By God’s grace we are given the healing power in spite of our brokenness to “love kindness, to do justice, and to walk humbly with our God.” (Micah 6:8). We rejoice to hear Jesus say to us in turn when we see and respond to the Lazarus’s of our day - "I was hungry and you gave me something to eat, I was thirsty and you gave me something to drink, I was a stranger and you invited me in, I needed clothes and you clothed me, I was sick and you looked after me, I was in prison and you came to visit me." (Matthew 25:35, 36 NIV). A consistently soft heart has so many faces. It may be as simple as caring for your family year after year, teaching Sunday school season after season, long term planning for God’s work in this place. It may be as near as your neighbor who is in need or the plight of the homeless. It is about feeling involved and becoming involved. We are called to operate out of hearts that have been changed.
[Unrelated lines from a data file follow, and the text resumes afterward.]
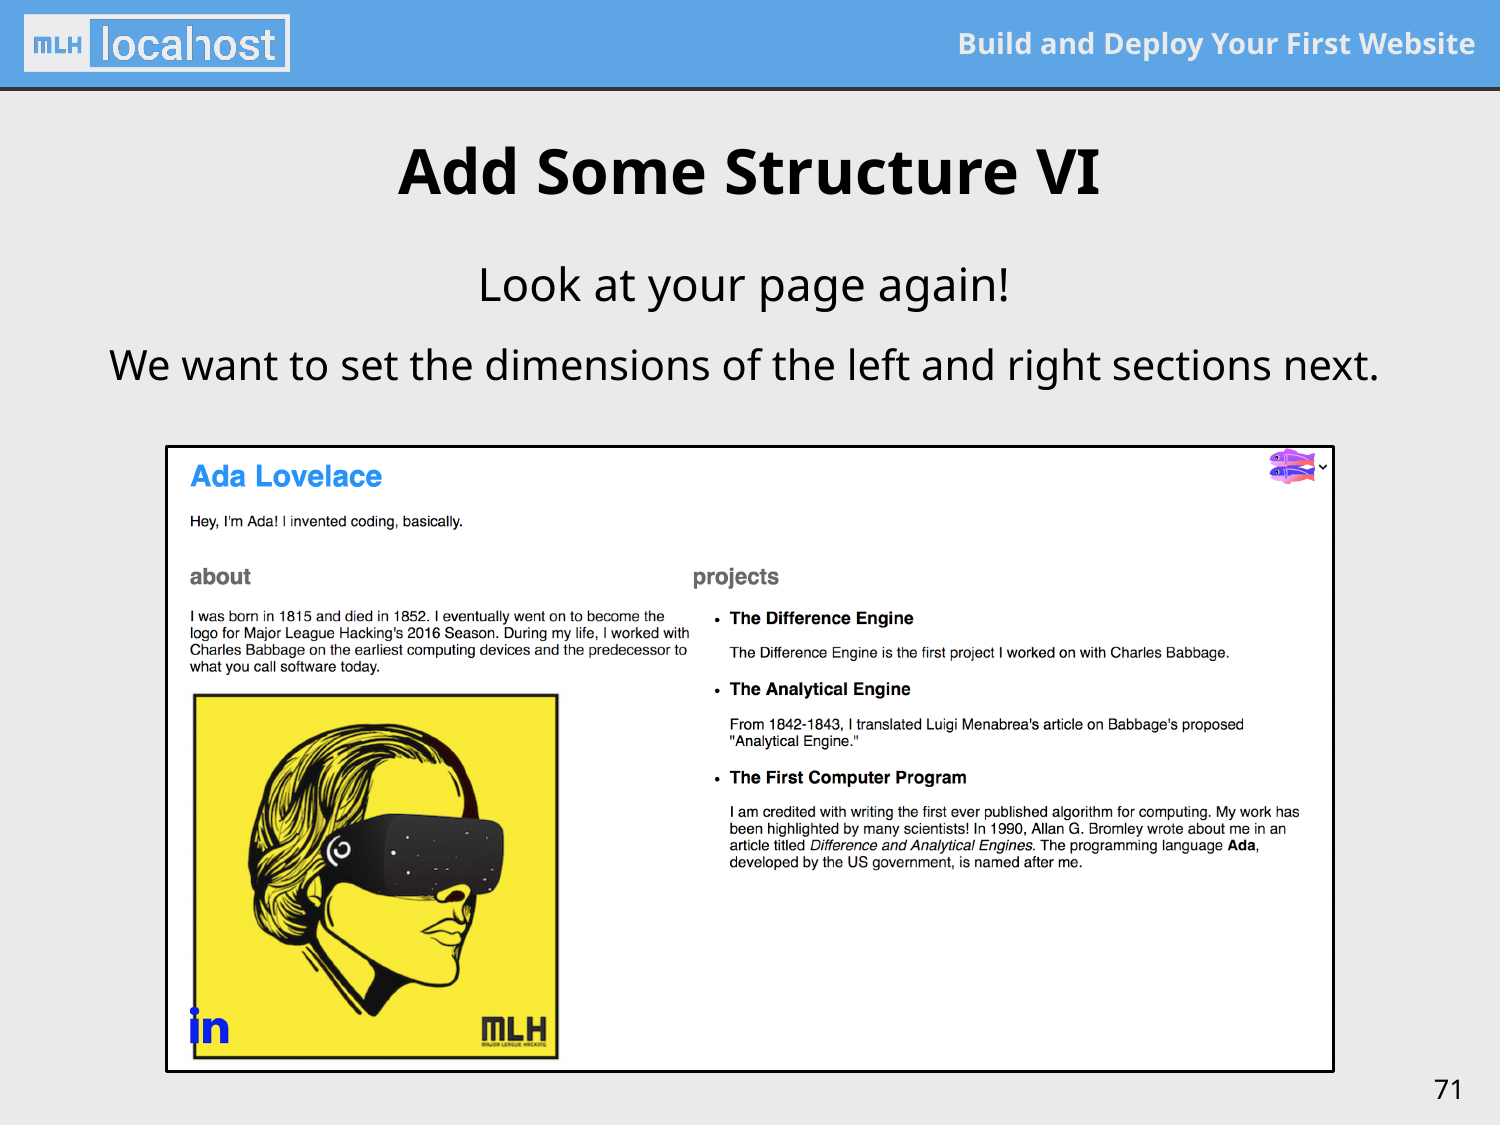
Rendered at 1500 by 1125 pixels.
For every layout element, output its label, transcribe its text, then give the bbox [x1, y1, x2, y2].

picture [167, 447, 1333, 1071]
title Add Some Structure VI [47, 106, 1453, 233]
picture [24, 14, 290, 72]
text_box Look at your page again! We want to set the dimensions of the left and right sections next. [53, 233, 1446, 469]
slide_number 71 [1389, 1057, 1480, 1125]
We live with more comfort and more prosperity than kings lived a few centuries ago. Yet, the more prosperous we are in this world, the harder it is for us to live as if this world is only a passing thing. The more we clutch it, the more we hold onto this world, the more it holds onto us. As Jesus said, “Where your treasure is, there your heart will be also.” (Luke 12:34). Our actions will show where our treasure really is.
Where is our treasure? What is abundance for you and me as followers of Christ? Is it in Jesus who has fed all of us poor beggars at the gate with the Bread of Life? Is it in our response to Jesus in becoming more sensitive to others through the work of the Spirit? Is I tin asking for he gift of a soft heart?
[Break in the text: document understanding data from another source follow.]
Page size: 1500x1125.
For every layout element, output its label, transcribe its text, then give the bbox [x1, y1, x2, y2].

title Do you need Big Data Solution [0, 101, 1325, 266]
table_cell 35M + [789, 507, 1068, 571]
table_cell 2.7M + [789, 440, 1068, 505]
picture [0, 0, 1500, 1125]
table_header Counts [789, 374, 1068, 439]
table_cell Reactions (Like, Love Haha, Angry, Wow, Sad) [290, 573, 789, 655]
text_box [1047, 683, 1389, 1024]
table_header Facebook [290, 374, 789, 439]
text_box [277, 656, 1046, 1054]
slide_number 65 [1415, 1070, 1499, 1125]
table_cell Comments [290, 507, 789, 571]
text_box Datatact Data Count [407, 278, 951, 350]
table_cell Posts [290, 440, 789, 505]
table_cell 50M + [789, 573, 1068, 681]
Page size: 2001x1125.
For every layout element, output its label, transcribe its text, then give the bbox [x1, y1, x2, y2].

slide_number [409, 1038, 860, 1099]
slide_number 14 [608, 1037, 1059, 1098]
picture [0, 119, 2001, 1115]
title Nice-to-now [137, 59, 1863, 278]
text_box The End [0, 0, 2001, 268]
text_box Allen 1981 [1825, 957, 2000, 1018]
I would like to end with a prayer. It is part of a prayer by Etty Hillesum, a Dutch Jewish woman who wrote it during the height of the Nazi persecution during WW2. This prayer shows where her treasure was, where her heart was.
“Dear God, these are anxious times. Tonight for the first time I lay in the dark with burning eyes as scene after scene of human suffering passed before me...I shall promise You one thing God, just one very small thing. I shall never burden my days with cares about my tomorrow, although that takes some practice. All that really matters is that we safeguard that little piece of You, God in ourselves, and in others as well. There are, it is true, some who even at this stage, are putting their vacuum cleaners and silver forks and spoons in safe keeping instead of guarding You, dear God. And there are those who want to put their bodies in safe keeping but who are nothing more than a shelter for a thousand fears and bitter feelings. And they say, “I shan’t let them get me into their clutches.” But they forget that no one is in their clutches who is in Your arms. I am beginning to feel a little more peaceful, God, thanks to this conversation with You….” (1)
AMEN
(1) From: An Interrupted Life, New York: Pantheon, 1984, p.151.